All "progressive" people in North America should read this book. The Revolutionary Guards who imprisoned and interrogated Nien Cheng viewed her as "rich" and wanted to "reform" her. Truly progressive or otherwise, the book's value is greater than its indictment of the mindset underneath the Cultural Revolution. At any moment, her tormentors could have simply thrown her out of a window and claimed that she had commit suicide. I don't know how she managed to stand up to them but I suspect that she knew that she was in her country, amongst her people, and what was happening was wrong. Her courage was an affair of conviction, guile and genuine solidarity. Highly recommended.

Rating: 5 stars
Summary: A Terrific Story well written
Review: This book is a great read and provides good insight into the insanity that gripped China during the Moa Se Tung era. Highly recommend it.

Rating: 4 stars
Summary: When table manners can be held against you
Review: I read this book many years ago and what remains after all these years is that the author was advised by her jailers that she was prolonging her prison term because she maintained her table manners whilst in prison - an indication that she wasn't down to earth. Growing up, I had heard stories about how jealous and spiteful neighbors took the opportunity to avenge their insecurities on people who made them feel guilty about themselves and I witnessed people with criminal agendas accusing others of thinking they were better than others because they knew that was an effective trigger to invite the worst in human nature from third parties. This is a bad sign anywhere and everywhere in the world when good behavior is punished instead of promoted and emulated. I think that sometimes stress is evident in the way someone chomps aggressively when otherwise they seem mild and "modest." Now would anyone be angry at seeing a calmer chewer because of the evil thought/attitude crime of a secret sense of superiority or are they upset at the flash of insight of what is not available to them and knowing the cause of the loss. I think that China remains a country whose people are in an enormous amount of pain and are genuinely in desperate straits not just poverty-wise but emotionally too and it does not help that the Mainlanders are perceived as handling those years of deprivation and have emerged unscathed. That's not possible. My last Chinese teacher told me that every single adult and child including himself suffers from depression and each individual needs a team of therapists. That's not going to happen.
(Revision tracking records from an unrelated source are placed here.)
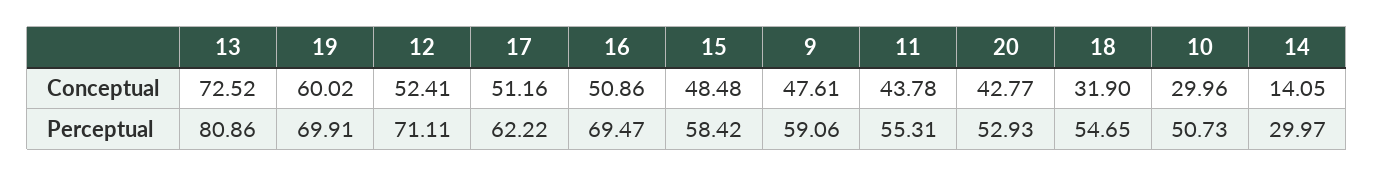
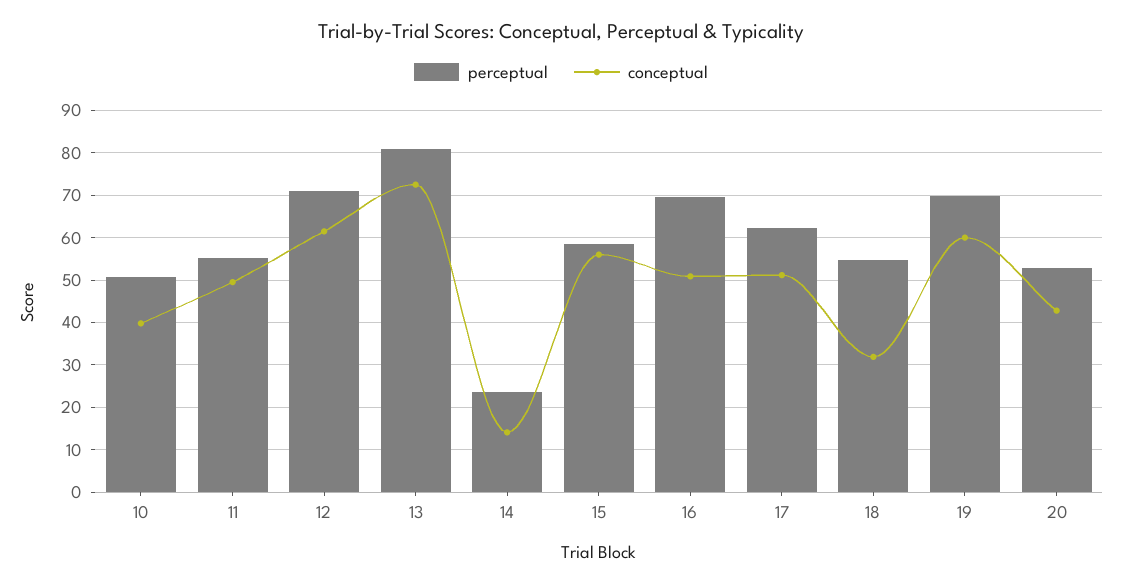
Conceptual, 12: 52.41 -> 62
Conceptual, 15: 48.48 -> 56
Conceptual, 9: 47.61 -> none
Conceptual, 11: 43.78 -> 50
Conceptual, 10: 29.96 -> 40
Perceptual, 9: 59.06 -> none
Perceptual, 14: 29.97 -> 24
Nien Cheng is one of the Chinese before this current majority overwhelms and corrects our perception of what are "real Chinese" as the Mainlanders are wont to declare themselves. I'm not saying that Mainlanders are bad or dirty, many have a right to feel inferior to no one. But it's ok to say that some things are not ok otherwise the behavior stemming from being troubled and damaged and lack of reflection about what was stolen from them by fellow Chinese as well as by foreigners is going to be perpetuated and it's going to cost everyone not just Mainlanders. I understand the point of pride of not discussing the damage done and just getting on and managing as well as one can but for Chinese to indulge their porcelain tastes and not have this happen again or to make it less likely to reoccur and to combat wilful condescending misinterpretation requires some grasp of the gutter-level aspects of history.